Trafic macabre et escroquerie : Ce que la police a trouvé chez un homme à Djougou

 Trafic macabre et escroquerie : Ce que la police a trouvé chez un homme à Djougou

Les services de la police républicaine ont interpellé un individu à Djougou dans des circonstances troublantes. L’homme est soupçonné de trafic d’ossements humains et de détention de faux billets de banque. Les faits ont été révélés le samedi 28 mars 2026, à la suite d’une plainte déposée par un commerçant de la ville.

La victime est un propriétaire de boutiques de vente de motocyclettes. Ce dernier a raconté aux enquêteurs avoir vendu deux engins à un même client en l’espace de quelques jours. Le premier achat a eu lieu le jeudi 26 mars 2026. Il portait sur une moto Haojue spinner d’une valeur de 700 000 francs CFA. Le client a réglé la somme avec plusieurs billets. Parmi eux, 21 faux billets de 10 000 francs CFA ont été découverts plus tard.

Quelques jours avant cette transaction, le même acheteur avait déjà acquis une autre moto. Celle-ci valait 500 000 francs CFA. Il avait alors remis 5 faux billets de 10 000 francs CFA. Au total, pour les deux achats, le suspect a utilisé 26 faux billets. La somme frauduleuse s’élève à 260 000 francs CFA.

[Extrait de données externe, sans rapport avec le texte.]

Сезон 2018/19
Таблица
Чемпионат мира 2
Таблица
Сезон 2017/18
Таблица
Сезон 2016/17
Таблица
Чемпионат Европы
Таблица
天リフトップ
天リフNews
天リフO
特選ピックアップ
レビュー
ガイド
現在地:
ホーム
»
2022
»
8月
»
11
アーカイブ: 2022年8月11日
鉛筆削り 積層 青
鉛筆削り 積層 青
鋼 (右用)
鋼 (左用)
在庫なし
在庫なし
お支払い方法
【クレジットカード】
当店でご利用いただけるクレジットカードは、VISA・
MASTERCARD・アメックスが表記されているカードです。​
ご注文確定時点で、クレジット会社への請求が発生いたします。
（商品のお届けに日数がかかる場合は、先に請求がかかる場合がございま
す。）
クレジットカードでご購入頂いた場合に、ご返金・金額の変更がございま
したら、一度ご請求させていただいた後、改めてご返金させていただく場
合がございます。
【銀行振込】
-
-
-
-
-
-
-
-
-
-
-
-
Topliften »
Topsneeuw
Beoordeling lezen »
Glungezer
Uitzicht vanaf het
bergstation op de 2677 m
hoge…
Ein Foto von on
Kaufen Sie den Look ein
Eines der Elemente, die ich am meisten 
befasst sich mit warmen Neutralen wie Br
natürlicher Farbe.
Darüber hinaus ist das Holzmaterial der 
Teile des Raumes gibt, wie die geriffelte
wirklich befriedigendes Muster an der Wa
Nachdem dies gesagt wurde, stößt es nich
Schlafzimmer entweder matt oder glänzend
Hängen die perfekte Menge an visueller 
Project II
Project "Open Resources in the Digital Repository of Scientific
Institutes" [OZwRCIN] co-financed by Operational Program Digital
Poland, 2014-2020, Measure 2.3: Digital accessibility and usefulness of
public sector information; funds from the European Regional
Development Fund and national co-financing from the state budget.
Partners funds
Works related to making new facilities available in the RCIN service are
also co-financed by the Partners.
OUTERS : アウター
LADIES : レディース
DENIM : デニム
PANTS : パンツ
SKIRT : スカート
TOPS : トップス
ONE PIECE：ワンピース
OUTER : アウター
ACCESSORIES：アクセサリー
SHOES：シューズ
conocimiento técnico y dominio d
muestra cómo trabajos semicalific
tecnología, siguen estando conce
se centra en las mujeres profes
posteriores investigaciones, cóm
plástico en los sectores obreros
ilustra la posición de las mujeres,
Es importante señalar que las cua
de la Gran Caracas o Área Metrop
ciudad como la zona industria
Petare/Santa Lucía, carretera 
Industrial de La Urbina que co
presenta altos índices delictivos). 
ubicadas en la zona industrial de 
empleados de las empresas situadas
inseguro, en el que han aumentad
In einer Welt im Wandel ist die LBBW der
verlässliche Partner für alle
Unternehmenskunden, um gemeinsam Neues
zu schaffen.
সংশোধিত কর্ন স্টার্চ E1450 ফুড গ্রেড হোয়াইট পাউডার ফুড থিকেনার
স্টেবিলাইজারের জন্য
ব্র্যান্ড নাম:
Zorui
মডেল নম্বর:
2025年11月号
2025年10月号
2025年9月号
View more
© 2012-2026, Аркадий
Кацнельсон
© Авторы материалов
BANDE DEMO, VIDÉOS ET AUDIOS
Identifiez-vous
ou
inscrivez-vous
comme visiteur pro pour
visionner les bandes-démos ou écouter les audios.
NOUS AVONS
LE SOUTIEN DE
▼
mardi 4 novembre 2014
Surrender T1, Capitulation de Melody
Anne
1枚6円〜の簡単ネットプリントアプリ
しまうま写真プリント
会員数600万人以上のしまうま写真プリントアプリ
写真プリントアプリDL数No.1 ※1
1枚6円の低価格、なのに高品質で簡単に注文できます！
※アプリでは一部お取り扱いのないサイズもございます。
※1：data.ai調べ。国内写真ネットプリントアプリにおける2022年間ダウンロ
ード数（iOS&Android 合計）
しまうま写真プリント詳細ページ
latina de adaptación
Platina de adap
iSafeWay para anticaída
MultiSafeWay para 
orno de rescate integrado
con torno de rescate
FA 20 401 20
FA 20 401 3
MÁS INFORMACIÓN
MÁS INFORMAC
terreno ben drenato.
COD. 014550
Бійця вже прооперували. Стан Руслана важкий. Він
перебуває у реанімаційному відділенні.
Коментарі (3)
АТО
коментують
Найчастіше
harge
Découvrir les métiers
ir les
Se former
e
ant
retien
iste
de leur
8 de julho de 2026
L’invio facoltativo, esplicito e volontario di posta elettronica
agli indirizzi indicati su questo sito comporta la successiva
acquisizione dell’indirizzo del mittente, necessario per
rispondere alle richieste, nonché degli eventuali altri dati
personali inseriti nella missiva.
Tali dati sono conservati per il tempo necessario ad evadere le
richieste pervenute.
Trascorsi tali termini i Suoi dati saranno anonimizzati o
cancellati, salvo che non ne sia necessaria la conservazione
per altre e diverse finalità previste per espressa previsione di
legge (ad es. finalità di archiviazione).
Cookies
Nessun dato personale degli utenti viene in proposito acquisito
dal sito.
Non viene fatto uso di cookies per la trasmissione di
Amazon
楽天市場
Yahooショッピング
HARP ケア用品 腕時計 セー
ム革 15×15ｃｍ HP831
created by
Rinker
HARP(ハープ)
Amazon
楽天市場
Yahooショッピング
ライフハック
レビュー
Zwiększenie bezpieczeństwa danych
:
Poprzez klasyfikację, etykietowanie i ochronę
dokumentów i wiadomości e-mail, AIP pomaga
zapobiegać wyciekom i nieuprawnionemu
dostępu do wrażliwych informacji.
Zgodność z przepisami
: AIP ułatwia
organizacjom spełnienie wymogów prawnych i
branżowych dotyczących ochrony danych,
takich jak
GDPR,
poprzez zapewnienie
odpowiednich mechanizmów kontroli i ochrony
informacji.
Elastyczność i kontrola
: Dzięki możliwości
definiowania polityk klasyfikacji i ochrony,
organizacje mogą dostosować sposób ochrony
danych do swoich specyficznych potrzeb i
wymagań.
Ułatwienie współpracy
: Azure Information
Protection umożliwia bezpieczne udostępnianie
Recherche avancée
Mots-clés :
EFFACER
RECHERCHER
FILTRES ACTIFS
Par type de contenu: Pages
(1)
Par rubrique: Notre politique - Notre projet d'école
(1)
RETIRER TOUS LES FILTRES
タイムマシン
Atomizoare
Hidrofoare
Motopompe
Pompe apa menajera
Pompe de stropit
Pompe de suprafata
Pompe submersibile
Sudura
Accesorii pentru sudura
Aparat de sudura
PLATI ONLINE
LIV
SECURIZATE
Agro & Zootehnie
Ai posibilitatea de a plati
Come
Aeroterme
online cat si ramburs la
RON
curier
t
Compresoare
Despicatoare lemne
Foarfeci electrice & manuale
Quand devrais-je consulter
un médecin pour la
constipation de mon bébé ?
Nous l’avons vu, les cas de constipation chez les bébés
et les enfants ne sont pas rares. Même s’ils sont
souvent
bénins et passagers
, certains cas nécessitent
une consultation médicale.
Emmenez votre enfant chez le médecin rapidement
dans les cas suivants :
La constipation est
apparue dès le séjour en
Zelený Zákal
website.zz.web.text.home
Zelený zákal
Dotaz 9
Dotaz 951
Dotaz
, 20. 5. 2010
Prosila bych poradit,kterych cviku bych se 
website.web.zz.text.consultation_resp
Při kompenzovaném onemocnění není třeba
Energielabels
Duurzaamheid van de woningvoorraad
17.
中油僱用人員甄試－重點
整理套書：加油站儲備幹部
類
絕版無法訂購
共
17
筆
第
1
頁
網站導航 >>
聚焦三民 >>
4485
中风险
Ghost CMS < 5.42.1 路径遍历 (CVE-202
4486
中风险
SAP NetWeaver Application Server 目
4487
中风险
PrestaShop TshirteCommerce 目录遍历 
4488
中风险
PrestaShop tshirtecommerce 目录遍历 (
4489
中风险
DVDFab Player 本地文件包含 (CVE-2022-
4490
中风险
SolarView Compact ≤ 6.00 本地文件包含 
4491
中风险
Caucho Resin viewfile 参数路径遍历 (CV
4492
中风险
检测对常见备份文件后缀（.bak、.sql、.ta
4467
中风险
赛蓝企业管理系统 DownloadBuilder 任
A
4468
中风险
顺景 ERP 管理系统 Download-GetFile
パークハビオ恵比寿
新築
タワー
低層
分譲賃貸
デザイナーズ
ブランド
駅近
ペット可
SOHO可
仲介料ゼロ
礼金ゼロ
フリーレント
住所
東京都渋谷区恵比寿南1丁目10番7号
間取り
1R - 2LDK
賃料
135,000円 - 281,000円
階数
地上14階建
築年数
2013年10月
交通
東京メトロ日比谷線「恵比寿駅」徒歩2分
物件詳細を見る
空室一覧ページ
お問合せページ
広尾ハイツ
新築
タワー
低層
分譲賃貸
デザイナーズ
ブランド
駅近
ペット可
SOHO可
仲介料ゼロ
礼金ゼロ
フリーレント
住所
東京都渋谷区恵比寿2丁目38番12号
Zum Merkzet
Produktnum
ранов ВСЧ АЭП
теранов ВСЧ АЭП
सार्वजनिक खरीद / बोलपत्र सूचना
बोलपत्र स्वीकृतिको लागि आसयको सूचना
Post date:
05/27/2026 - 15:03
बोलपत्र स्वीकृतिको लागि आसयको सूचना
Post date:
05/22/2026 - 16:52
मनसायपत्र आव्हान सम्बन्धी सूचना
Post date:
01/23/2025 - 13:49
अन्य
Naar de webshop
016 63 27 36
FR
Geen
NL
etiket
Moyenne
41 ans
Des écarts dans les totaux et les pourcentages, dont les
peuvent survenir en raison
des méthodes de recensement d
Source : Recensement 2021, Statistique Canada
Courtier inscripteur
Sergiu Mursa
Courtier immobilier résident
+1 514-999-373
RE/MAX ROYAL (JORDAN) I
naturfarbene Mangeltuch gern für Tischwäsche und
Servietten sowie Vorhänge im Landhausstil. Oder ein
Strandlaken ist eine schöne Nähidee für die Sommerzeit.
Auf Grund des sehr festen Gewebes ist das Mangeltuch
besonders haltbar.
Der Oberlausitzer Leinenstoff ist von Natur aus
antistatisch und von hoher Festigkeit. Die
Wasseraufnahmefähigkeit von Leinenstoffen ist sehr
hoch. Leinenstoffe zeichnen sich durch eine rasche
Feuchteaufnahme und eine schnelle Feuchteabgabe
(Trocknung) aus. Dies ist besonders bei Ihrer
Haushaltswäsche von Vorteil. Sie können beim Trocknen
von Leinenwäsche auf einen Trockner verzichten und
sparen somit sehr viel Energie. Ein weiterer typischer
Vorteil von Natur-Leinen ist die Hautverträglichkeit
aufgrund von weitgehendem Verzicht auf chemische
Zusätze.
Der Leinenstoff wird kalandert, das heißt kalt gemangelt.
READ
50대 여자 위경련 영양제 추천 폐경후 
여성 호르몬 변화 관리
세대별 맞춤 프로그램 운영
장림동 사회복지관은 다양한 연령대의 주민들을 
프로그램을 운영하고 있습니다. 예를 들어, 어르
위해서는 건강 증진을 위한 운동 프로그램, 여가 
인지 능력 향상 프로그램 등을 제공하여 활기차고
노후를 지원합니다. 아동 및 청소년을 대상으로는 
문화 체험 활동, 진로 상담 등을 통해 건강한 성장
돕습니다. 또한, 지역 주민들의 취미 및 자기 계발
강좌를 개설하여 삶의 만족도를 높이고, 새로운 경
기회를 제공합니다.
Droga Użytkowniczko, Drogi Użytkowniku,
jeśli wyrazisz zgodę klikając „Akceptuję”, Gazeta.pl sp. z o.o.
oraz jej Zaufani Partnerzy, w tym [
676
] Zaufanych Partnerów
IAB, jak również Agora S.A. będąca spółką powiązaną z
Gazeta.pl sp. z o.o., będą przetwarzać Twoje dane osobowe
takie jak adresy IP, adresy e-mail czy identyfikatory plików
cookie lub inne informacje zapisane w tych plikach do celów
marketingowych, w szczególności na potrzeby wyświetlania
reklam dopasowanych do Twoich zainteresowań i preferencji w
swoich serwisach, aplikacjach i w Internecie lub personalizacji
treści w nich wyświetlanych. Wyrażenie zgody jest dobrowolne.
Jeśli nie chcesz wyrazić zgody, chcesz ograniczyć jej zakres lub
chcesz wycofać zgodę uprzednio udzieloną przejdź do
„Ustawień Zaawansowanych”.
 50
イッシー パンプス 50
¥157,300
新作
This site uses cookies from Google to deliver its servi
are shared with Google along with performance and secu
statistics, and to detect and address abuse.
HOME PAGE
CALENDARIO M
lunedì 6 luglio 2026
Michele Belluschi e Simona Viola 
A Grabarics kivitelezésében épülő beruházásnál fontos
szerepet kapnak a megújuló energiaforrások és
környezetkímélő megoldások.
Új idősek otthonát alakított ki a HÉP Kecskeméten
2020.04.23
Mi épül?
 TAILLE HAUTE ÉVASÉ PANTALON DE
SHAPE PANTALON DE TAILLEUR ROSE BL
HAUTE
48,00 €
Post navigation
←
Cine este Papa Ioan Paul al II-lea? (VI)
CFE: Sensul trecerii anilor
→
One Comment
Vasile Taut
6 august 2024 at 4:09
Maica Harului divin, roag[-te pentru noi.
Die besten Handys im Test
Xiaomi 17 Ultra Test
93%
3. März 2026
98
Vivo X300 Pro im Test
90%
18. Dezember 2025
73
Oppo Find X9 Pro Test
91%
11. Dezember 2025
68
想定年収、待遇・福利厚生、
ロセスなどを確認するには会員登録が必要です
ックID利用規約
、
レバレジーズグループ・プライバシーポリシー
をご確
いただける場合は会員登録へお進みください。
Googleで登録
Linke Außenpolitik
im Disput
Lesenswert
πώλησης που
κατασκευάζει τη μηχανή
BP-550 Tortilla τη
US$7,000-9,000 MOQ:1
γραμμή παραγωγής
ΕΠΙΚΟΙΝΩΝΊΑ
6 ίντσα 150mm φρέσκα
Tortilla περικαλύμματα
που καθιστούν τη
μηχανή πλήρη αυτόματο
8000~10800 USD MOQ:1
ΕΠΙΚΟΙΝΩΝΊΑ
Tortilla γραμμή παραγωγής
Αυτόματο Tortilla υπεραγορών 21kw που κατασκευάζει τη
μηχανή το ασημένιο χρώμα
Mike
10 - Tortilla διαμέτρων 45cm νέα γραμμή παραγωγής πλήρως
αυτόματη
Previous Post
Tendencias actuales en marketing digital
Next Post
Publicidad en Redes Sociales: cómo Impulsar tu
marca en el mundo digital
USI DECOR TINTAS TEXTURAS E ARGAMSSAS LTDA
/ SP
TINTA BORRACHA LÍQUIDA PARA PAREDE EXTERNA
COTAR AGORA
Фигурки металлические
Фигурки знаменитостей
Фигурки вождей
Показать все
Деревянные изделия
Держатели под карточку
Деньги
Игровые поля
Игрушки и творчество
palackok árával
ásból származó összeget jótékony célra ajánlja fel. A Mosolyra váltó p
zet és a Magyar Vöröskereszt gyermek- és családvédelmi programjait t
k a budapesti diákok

Après avoir constaté la supercherie, le commerçant s’est rendu au commissariat du 2e arrondissement de Djougou. Il a déposé une plainte et fourni aux autorités tous les éléments en sa possession. Les policiers ont alors ouvert une enquête rapide. Le suspect a été arrêté le samedi 28 mars 2026, alors qu’il se rendait une nouvelle fois chez la victime. Les agents ont ensuite procédé à une perquisition à son domicile. Les découvertes faites sur place ont dépassé le simple cadre de l’escroquerie. Les enquêteurs ont saisi 200 faux billets de 10 000 francs CFA. La valeur totale de ces billets atteint 2 millions de francs CFA.

Mais le plus inquiétant reste à venir. Dans l’habitation du suspect, la police a également trouvé un crâne humain ainsi que plusieurs objets liés au charlatanisme. Ces éléments laissent penser à un trafic d’ossements humains, un phénomène grave et rare dans la région.

L’enquête se poursuit pour déterminer l’origine du crâne et l’ampleur du réseau dans lequel ce suspect pourrait évoluer. La police républicaine reste mobilisée pour lutter contre ces pratiques illégales qui mêlent trafic financier et atteinte au respect des dépouilles humaines. L’individu a été placé en garde à vue et devra répondre de ses actes devant la justice.